_THE TASK_
Copy the listing below word for word, but leave out the pictures.

_INFORMATION PROVIDED_
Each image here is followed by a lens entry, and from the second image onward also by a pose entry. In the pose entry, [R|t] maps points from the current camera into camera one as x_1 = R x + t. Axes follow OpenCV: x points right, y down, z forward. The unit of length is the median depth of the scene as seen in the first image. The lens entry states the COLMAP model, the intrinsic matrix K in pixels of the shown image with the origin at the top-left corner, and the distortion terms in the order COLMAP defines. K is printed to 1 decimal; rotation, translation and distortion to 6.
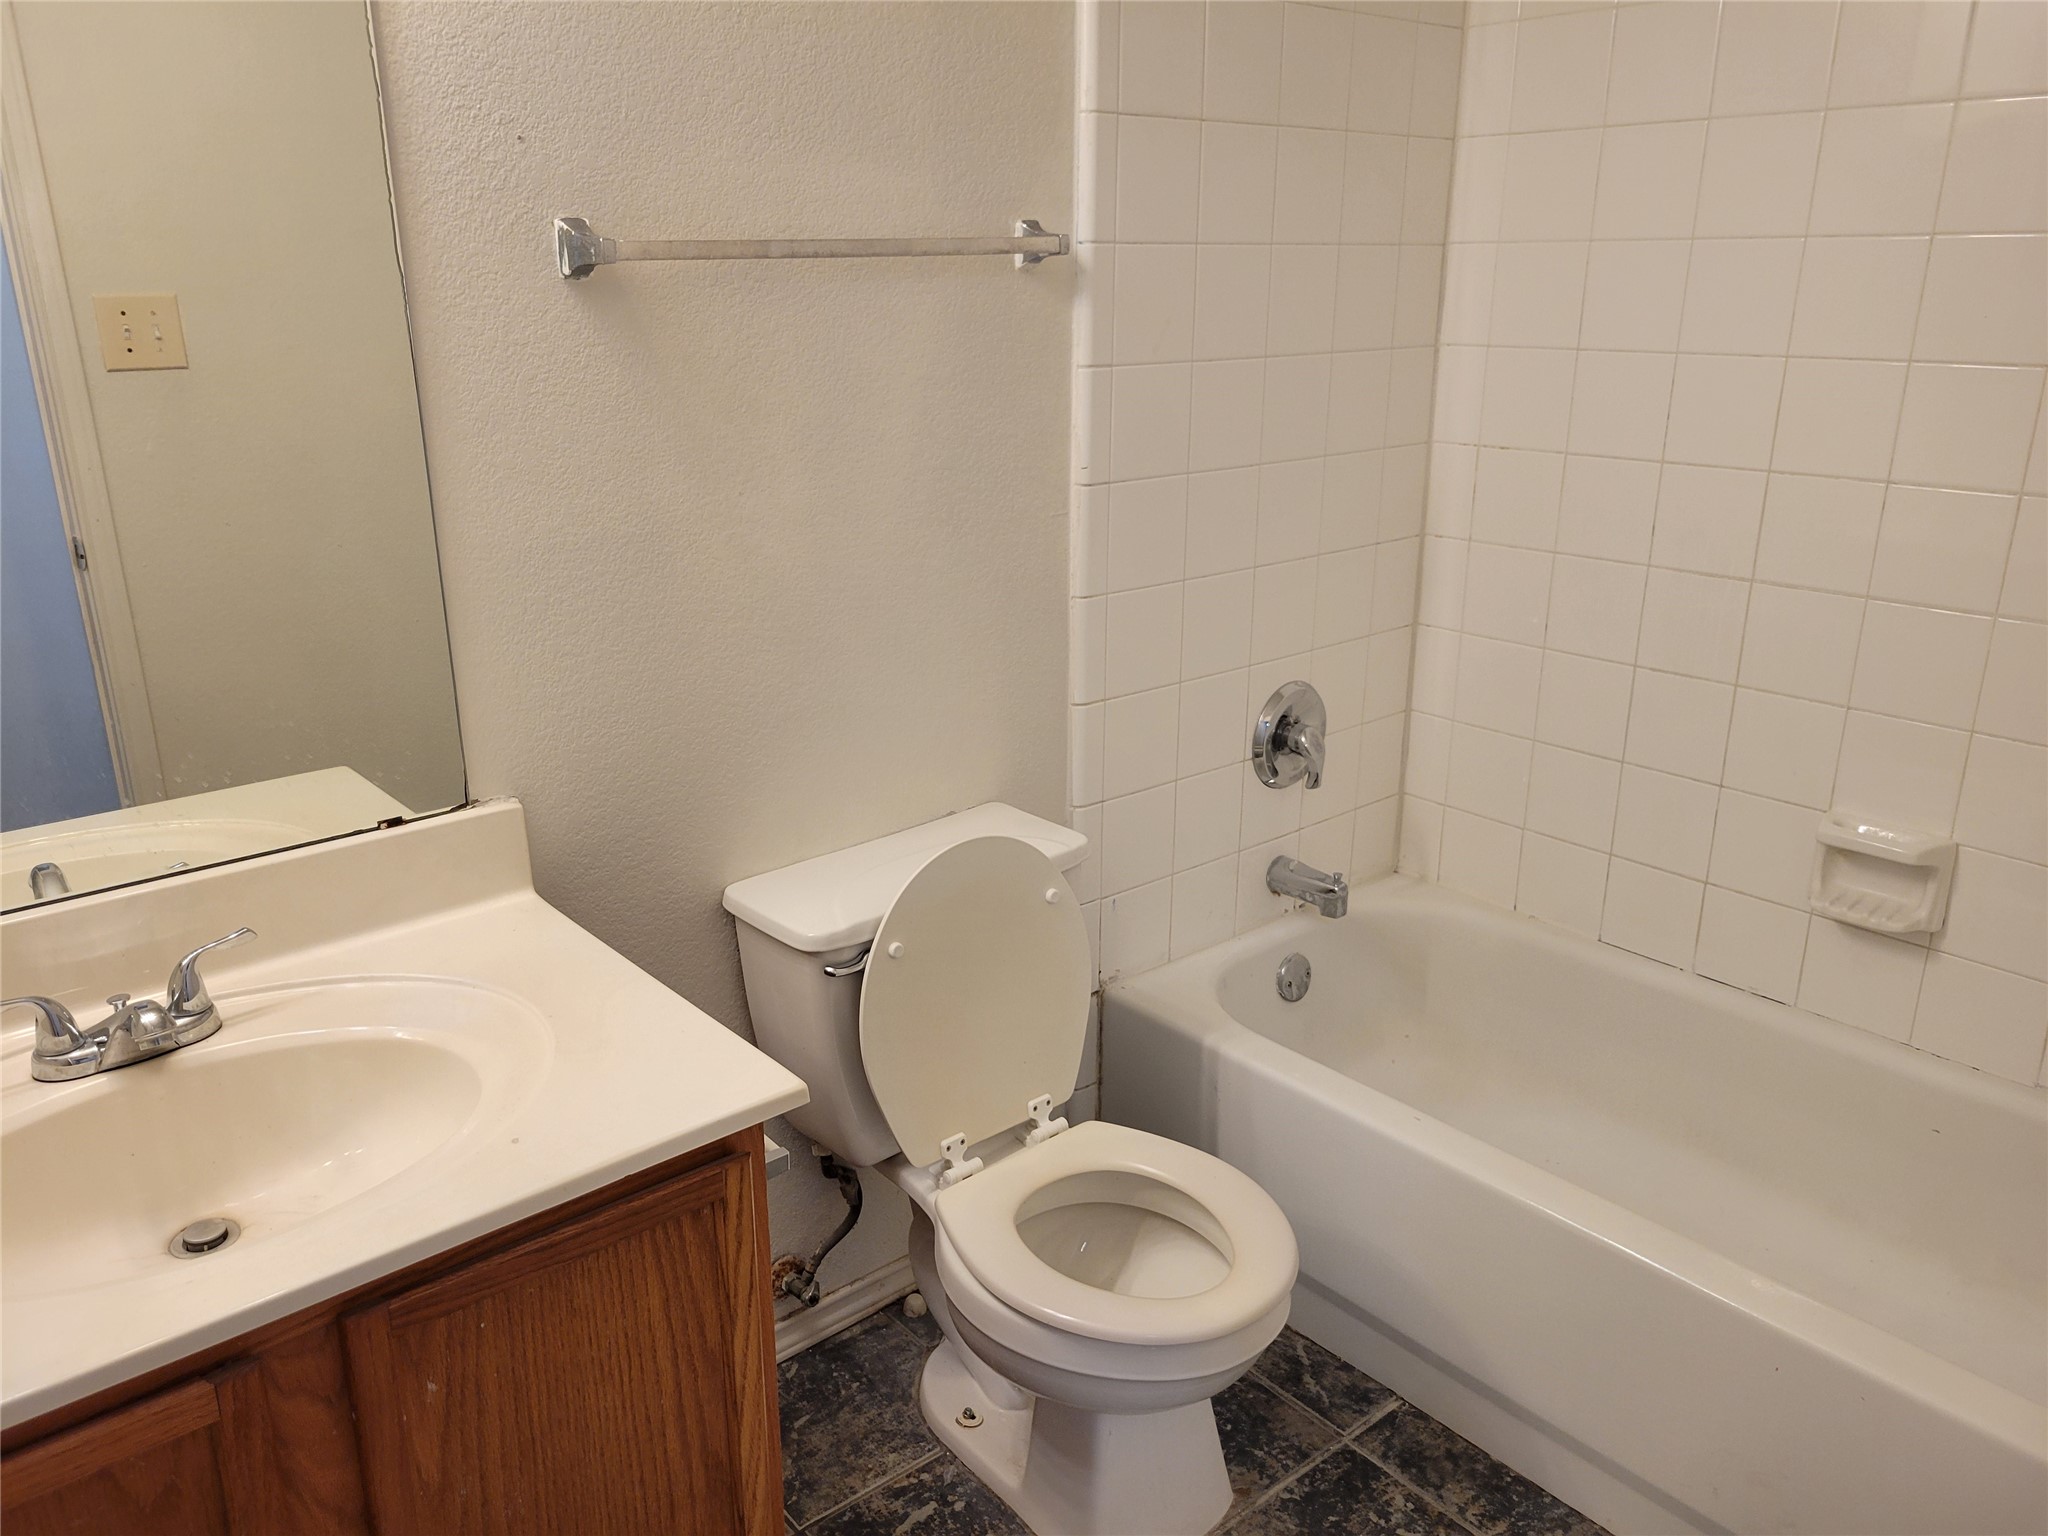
lens RADIAL K [[1534.6, 0, 1019.3], [0, 1534.6, 769.2], [0, 0, 1]] dist [0.005796, 0.001809]
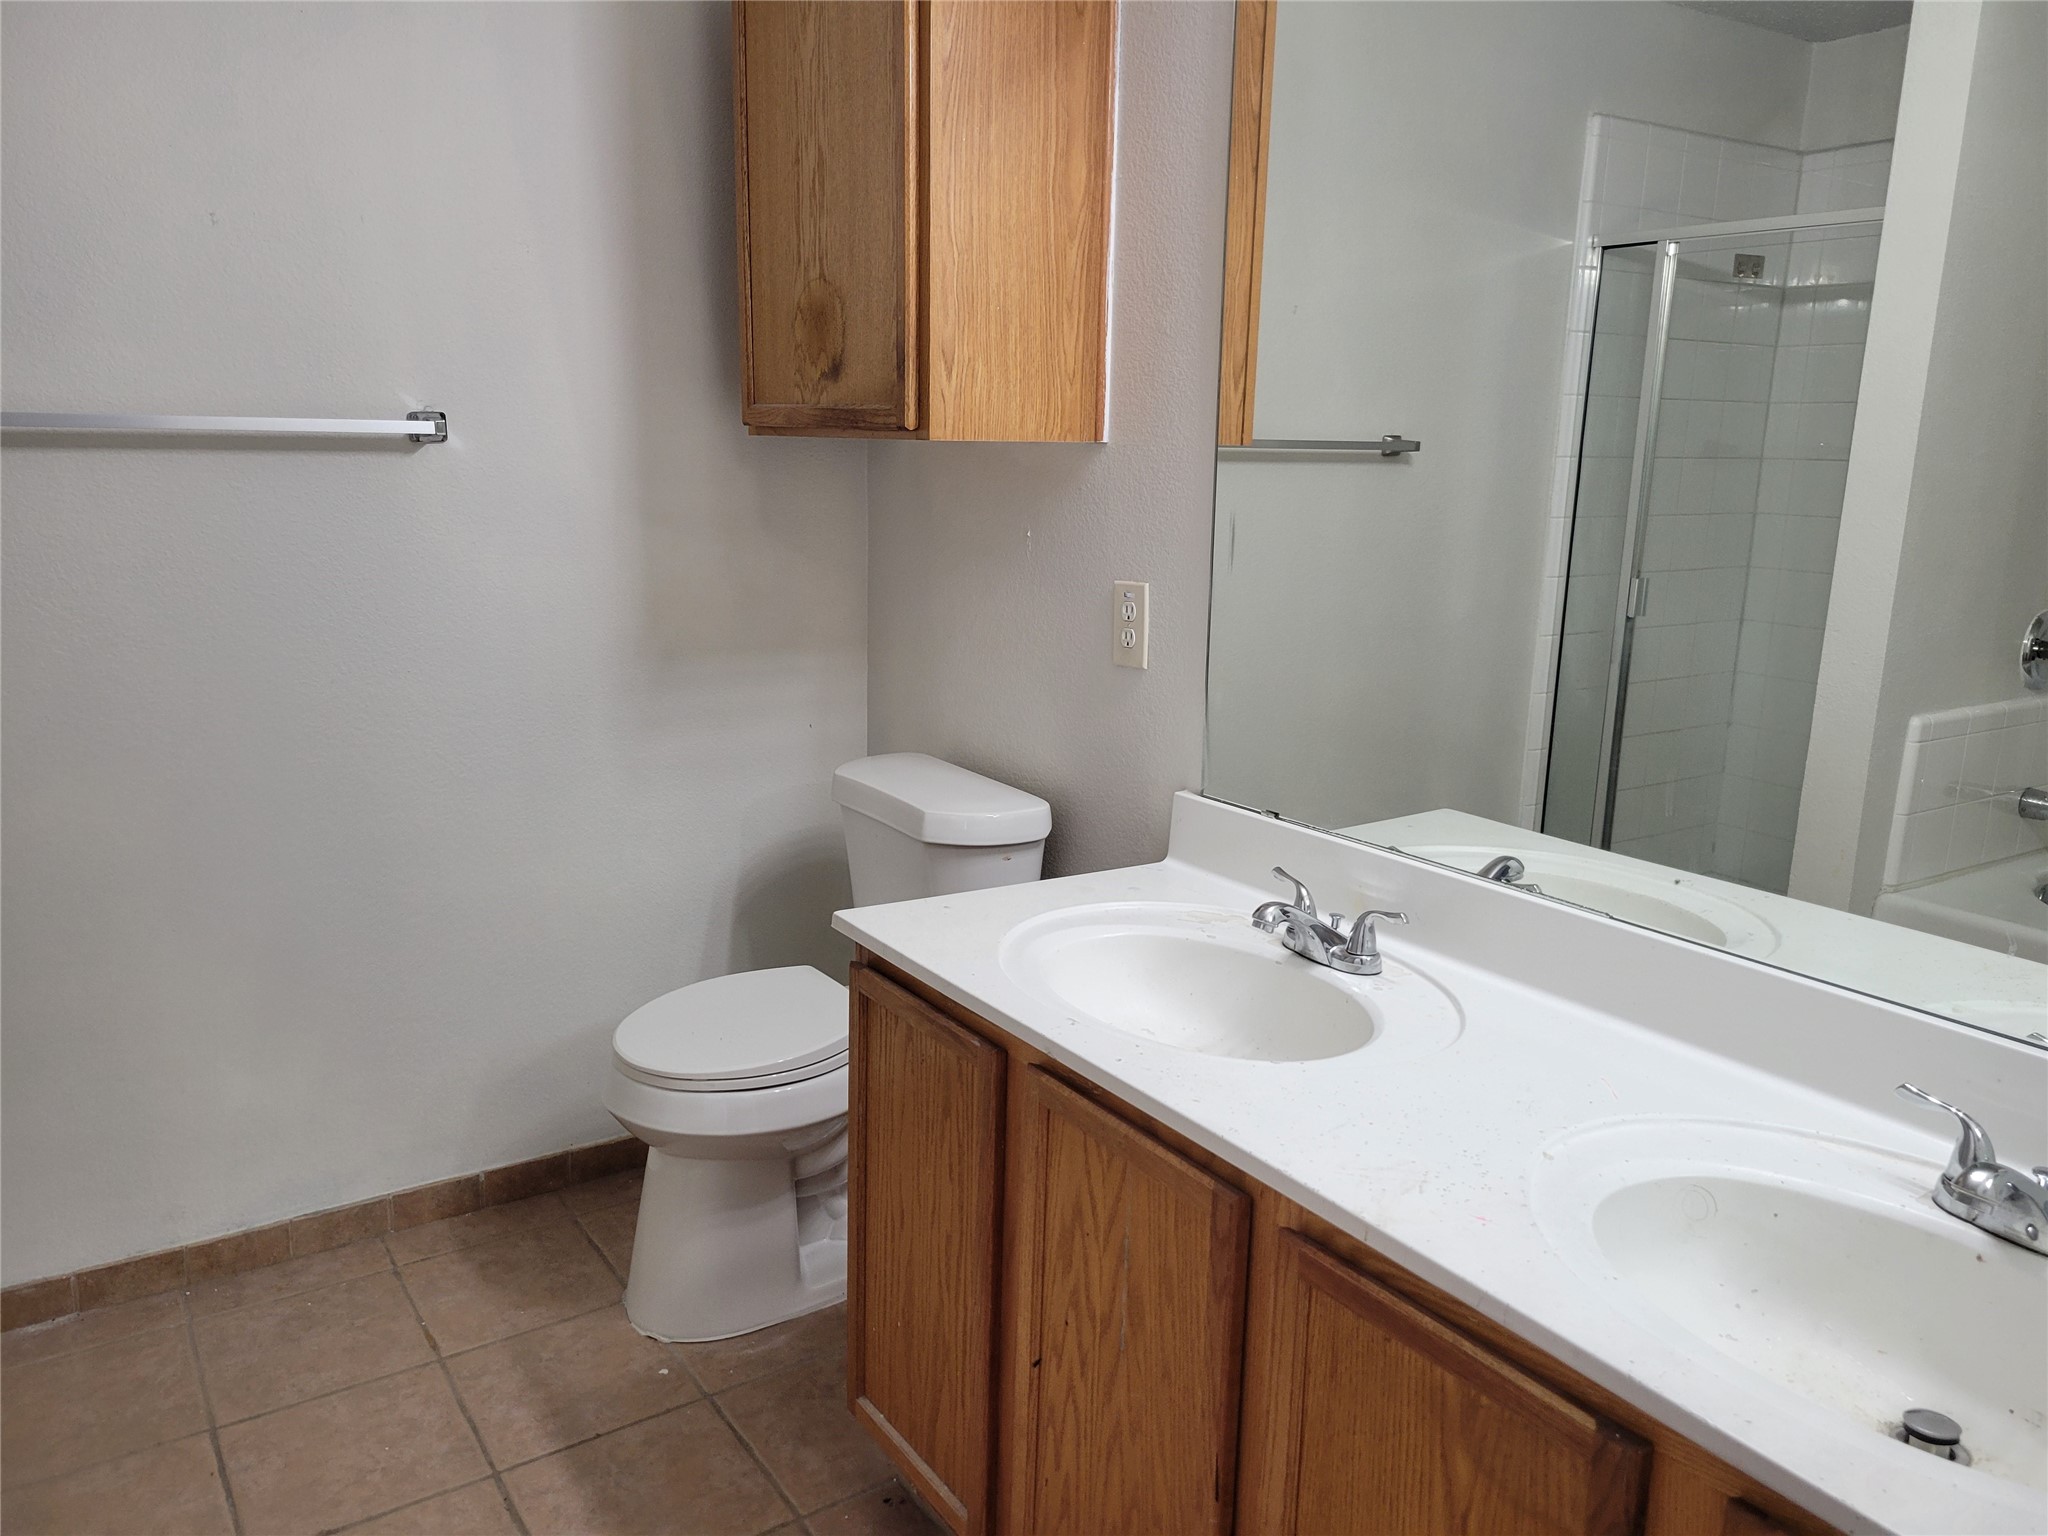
lens RADIAL K [[1534.6, 0, 1019.7], [0, 1534.6, 766.8], [0, 0, 1]] dist [0.005796, 0.001809]
pose [[-0.132020, 0.214111, -0.967847, 0.460867], [-0.341042, 0.906973, 0.247164, -0.131660], [0.930732, 0.362707, -0.046718, 0.541371]]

_ANSWER TO THE EXERCISE_
Each image here is followed by a lens entry, and from the second image onward also by a pose entry. In the pose entry, [R|t] maps points from the current camera into camera one as x_1 = R x + t. Axes follow OpenCV: x points right, y down, z forward. The unit of length is the median depth of the scene as seen in the first image. The lens entry states the COLMAP model, the intrinsic matrix K in pixels of the shown image with the origin at the top-left corner, and the distortion terms in the order COLMAP defines. K is printed to 1 decimal; rotation, translation and distortion to 6.
lens RADIAL K [[1534.6, 0, 1019.3], [0, 1534.6, 769.2], [0, 0, 1]] dist [0.005796, 0.001809]
lens RADIAL K [[1534.6, 0, 1019.7], [0, 1534.6, 766.8], [0, 0, 1]] dist [0.005796, 0.001809]
pose [[-0.132020, 0.214111, -0.967847, 0.460867], [-0.341042, 0.906973, 0.247164, -0.131660], [0.930732, 0.362707, -0.046718, 0.541371]]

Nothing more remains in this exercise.